Güvenilirliği tartışmalı TÜİK’in yayımladığı verileri dikkate almak ne derece doğru bilemiyorum ama göz kararıyla, el yordamıyla, hissikablelvuku ile yorum yapmak da bir yere kadar.
Durumun ne olduğunu anlayabilmek için kaçınılmaz o istatistikleri görmek gerek.
TÜİK’e göre Mayıs 2024 itibariyle net işsiz sayısı 3 milyon 11 bin kişi.
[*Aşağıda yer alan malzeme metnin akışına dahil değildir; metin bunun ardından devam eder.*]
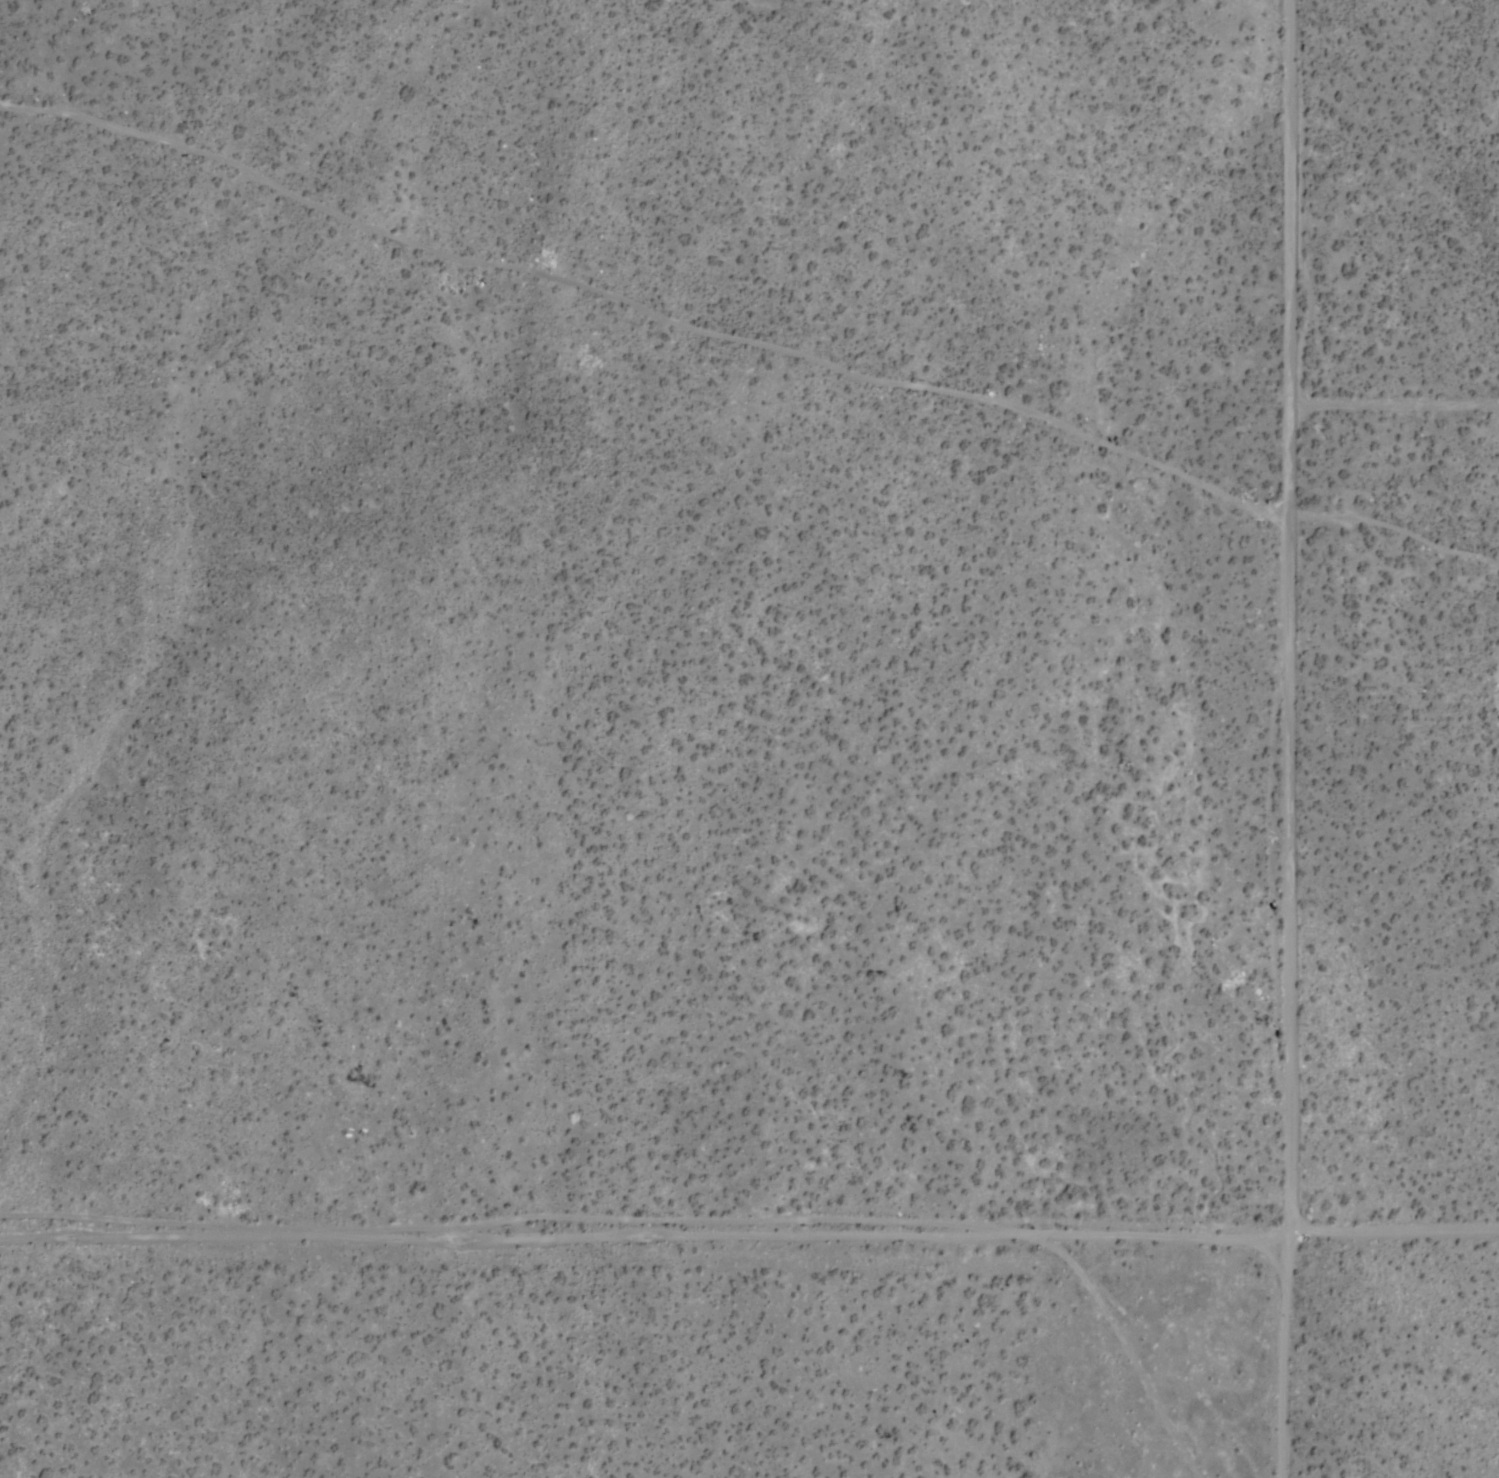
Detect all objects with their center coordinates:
road: (1298, 273)
road: (656, 301)
road: (1295, 1011)
road: (642, 1231)
road: (1392, 1232)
Fakat DİSK-AR’ın yaptığı hesaplamalara göre aynı dönemde geniş tanımlı işsiz sayısı 10 milyon 31 bine ulaştı.
İş gücü piyasasını böyle sorunlu hâle getiren birkaç unsurdan biri de eğitim. (Elbette mülteci istihdamı, işgücü üzerindeki vergi yükü gibi nedenlerle teşvik edilen kayıt dışı istihdam ve çökmüş ekonomi de bu unsurlar arasında ama bugün buna değinmeyeceğim.)
Türkiye’nin gelecek 30 yılı kapsayan uzun vadeli kalkınma programında, eğitimde belirli bilgi ve beceriye odaklanmak yerine bilgiyi en doğru yerden edinme becerisinin öne çıkacağı, analitik, eleştirel düşünme, karar alma, sorun çözme gibi yetkinliklerin önem kazanacağı öngörülerek eğitim uygulamalarının da buna göre şekillendirilmesi amaçlanıyor.
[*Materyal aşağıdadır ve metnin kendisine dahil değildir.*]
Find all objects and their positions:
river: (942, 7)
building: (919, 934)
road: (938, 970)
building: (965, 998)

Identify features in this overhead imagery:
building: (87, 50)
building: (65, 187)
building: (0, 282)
İşin teoriği bu. Pratikte ise çağı yakalamakta gecikmiş, ülkenin gerçeklerine ve ihtiyaçlarına uzak, siyasi etkilerle ve popülist yaklaşımlarla niteliksizleştirilmiş, yönünü kaybetmiş, iç boşaltılmış bir sistem (buna sistemsizlik demek daha doğru olur) ile yol bulmaya çalışılıyor.
Sonucu ise yukarıda değindiğim gibi 10 milyon 31 bin işsiz.
Uygulanan yanlış politikalarla büyük bir çoğunluk istemediği bir işin eğitimini alıp zoraki çalışıyor ve neredeyse bütün ömrü iş aramakla ve iş değiştirmekle geçiyor.
Bir kısmı kamu personel rejimi nedeniyle bir üniversite bitirse bile açıkta.
Bir kısmı mantar gibi çoğalan üniversitelerde verilen düşük nitelikli eğitim nedeniyle açıkta.
Bir kısmı eğitimiyle orantısız düşük ücretler nedeniyle açıkta.
Bir kısmı da hiçbir niteliği olmadığı için açıkta.
İşgücü arzı böyle bir tablo sergiliyor.
Talep yönüne baktığınızda ise işverenin, nitelikli ara eleman sıkıntısı artarak sürüyor.
Böylelikle Türkiye bir yandan işsizlikte ustalaşırken bir yandan da ustalar mumla aranıyor.
Bunu görmek için öyle uzaklara gitmeye gerek yok.
Kullandığınız bir eşya veya cihazda arıza meydana gelse tamir ettirecek usta bulmak bile neredeyse imkânsız hâle geldi.
Yetkili servis olan işletmeler ya iş yapmaktan aciz ya da ehil elemanları yok.
Yetkisiz çalışanlar ise işi bilmedikleri hâlde kısa yoldan para kazanmak için biliyormuş gibi yapıyor. Arızayı gidermedikleri gibi işleri daha da karıştırıp üstüne bir de fahiş ücretler talep ediyor. Çok sıkışırlarsa da “Bu tamir olmaz, yenisini alın,” deyip sıyrılıyorlar işin içinden.
Arada sırada iş ahlakını yitirmemiş, gerçekten iyi çalışan ustalar da çıkıyor içlerinden.
Bir yetkili servis ustası anlatıyor:
“Yanımızda çırak yetişmiyor artık. Çocuklar mesleki eğitim almak istemiyor. Alanların da akılları başka yerlerde, işi öğrenmeye niyetleri yok. Hâlbuki gelecekte bir profesör maaşı kadar, bir doktor maaşı kadar olacak kazançları. Ama umursamıyorlar. Gerçi bugün bile bir doktor kadar maaş alınır ama şu çantacı dediğimiz kayıt dışı çalışanlar var ya, onların yüzünden değerimiz anlaşılmıyor.”
“Doğru vidayı sıkmak” hikâyesini bilirsiniz. Uzun uzun anlatmaya gerek yok. İşte, usta da doğru vidayı sıktığı gibi teşhisi de doğru koyuyor.